The brain dead one here

It’s like this: I felt a bit of pressure in my sinuses this afternoon so I thought I’d just lie down and tilt my head a certain way. I fell into a nap; I don’t think that’s a widely used idiom, but if you can fall into a deep sleep, why not a nap? Then I woke up and thought, Oh my dear goodness (or something of that ilk), how am I ever going to get to sleep tonight?

So I read a book, did a couple of Sudoku’s, laughed at the thought of housework and took part in a Words with Friends game. I have been told, by the way, that since I only play with one person, my game is Word with Friend, but that’s a technicality and like Rhett, I don’t give a damn.

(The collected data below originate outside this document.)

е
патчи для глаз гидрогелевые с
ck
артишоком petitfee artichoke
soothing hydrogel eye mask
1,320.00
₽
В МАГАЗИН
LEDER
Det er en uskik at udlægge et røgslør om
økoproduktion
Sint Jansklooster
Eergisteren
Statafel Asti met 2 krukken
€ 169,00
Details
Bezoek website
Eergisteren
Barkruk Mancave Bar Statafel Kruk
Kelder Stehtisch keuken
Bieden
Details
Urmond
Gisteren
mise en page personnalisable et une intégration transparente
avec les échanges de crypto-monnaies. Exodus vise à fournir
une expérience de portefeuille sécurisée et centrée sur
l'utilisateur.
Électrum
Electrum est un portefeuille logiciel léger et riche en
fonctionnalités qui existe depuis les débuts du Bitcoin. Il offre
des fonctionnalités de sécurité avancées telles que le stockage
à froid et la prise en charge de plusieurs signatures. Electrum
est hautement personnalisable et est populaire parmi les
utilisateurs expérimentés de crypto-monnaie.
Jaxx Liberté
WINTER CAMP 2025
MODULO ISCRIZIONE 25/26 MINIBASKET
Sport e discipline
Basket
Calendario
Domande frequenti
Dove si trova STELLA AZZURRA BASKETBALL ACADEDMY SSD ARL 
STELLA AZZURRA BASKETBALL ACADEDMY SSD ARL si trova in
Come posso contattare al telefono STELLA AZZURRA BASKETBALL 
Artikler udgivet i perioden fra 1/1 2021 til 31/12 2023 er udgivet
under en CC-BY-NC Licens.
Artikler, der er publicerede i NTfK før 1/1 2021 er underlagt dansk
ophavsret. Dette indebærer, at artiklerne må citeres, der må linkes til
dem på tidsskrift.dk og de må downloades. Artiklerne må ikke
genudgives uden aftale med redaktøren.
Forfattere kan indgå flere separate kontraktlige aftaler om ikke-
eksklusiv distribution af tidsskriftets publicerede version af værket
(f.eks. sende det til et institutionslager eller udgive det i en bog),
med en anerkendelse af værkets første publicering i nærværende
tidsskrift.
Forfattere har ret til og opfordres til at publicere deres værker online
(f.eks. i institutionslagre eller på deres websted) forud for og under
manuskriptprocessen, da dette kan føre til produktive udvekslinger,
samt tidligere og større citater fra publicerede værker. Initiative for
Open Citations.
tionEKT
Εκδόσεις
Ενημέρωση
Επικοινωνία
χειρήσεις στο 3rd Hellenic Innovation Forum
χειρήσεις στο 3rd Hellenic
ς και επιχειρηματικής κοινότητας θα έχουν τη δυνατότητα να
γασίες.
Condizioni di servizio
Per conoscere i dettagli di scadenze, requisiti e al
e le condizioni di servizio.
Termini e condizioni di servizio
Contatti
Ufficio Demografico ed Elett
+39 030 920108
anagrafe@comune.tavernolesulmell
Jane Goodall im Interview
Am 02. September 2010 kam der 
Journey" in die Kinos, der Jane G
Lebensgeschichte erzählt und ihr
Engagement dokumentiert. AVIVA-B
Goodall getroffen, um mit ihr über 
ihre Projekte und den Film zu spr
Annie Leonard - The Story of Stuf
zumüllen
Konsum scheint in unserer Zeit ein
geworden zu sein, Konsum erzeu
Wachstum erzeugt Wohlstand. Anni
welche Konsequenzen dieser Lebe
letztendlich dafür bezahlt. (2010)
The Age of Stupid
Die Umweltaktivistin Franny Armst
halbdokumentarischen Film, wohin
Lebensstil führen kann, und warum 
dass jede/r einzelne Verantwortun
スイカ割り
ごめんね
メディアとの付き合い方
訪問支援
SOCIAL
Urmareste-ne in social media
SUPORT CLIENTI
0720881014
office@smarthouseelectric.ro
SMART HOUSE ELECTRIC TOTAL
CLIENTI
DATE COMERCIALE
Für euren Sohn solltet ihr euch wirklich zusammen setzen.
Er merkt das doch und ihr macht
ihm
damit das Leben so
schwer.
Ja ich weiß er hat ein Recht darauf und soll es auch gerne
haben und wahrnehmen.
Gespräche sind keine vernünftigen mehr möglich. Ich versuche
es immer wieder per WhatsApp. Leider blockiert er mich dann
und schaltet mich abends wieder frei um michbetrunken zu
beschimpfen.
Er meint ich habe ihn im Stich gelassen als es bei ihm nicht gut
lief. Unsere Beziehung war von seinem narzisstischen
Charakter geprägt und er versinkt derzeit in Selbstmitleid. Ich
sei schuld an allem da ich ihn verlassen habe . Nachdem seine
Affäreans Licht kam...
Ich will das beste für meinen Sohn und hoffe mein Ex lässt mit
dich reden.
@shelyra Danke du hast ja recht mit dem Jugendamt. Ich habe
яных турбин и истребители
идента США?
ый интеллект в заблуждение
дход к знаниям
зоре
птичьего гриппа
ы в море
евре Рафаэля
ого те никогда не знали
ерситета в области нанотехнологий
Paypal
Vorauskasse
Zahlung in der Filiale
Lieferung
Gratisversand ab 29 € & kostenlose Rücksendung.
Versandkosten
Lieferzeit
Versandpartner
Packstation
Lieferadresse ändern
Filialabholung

Later, I found my mind becoming befuddled as I tried to think of words my letters could make and I decided it would be wiser to wait until the morning to continue. I was feeling drowsy and I lay down in my jammies. That’s what I did – I lay there. After a while it occurred to me that my befuddledment was perhaps somewhat akin to being tipsy and having a craving for silly jokes and bad puns.

That brings us to now. It is difficult to have a Gatsby party for one and herbal tea doesn’t usually flow from a fountain. And it definitely has NO BUBBLES. I suppose I will have to tell myself a bedtime story about 90 people – electricians, plumbers, carpenters and maids come in and, after sending me to hotel room with a mini-fridge, redo my house overnight. Kind of the way workmen swarmed over the heavily damaged Yorktown in WWII to get it back in service 72 hours after it arrived at Pearl Harbor.

Oh, and gardeners with floodlights, and, hey, I’ll let them work on through the day tomorrow. It is such a nice little fairy tale.

Well:

Now I lay me down to sleep,
I pray the Lord my soul to keep.
If I should die before I wake,
I pray the Lord my soul to take.

I think there is a new version now that deals with morning light, but this is the first one I learned, just like I learned the words to Jesus Loves Me in Sunday School before I was old enough for real school. I say I learned the words, because everyone knows I could never learn the tune.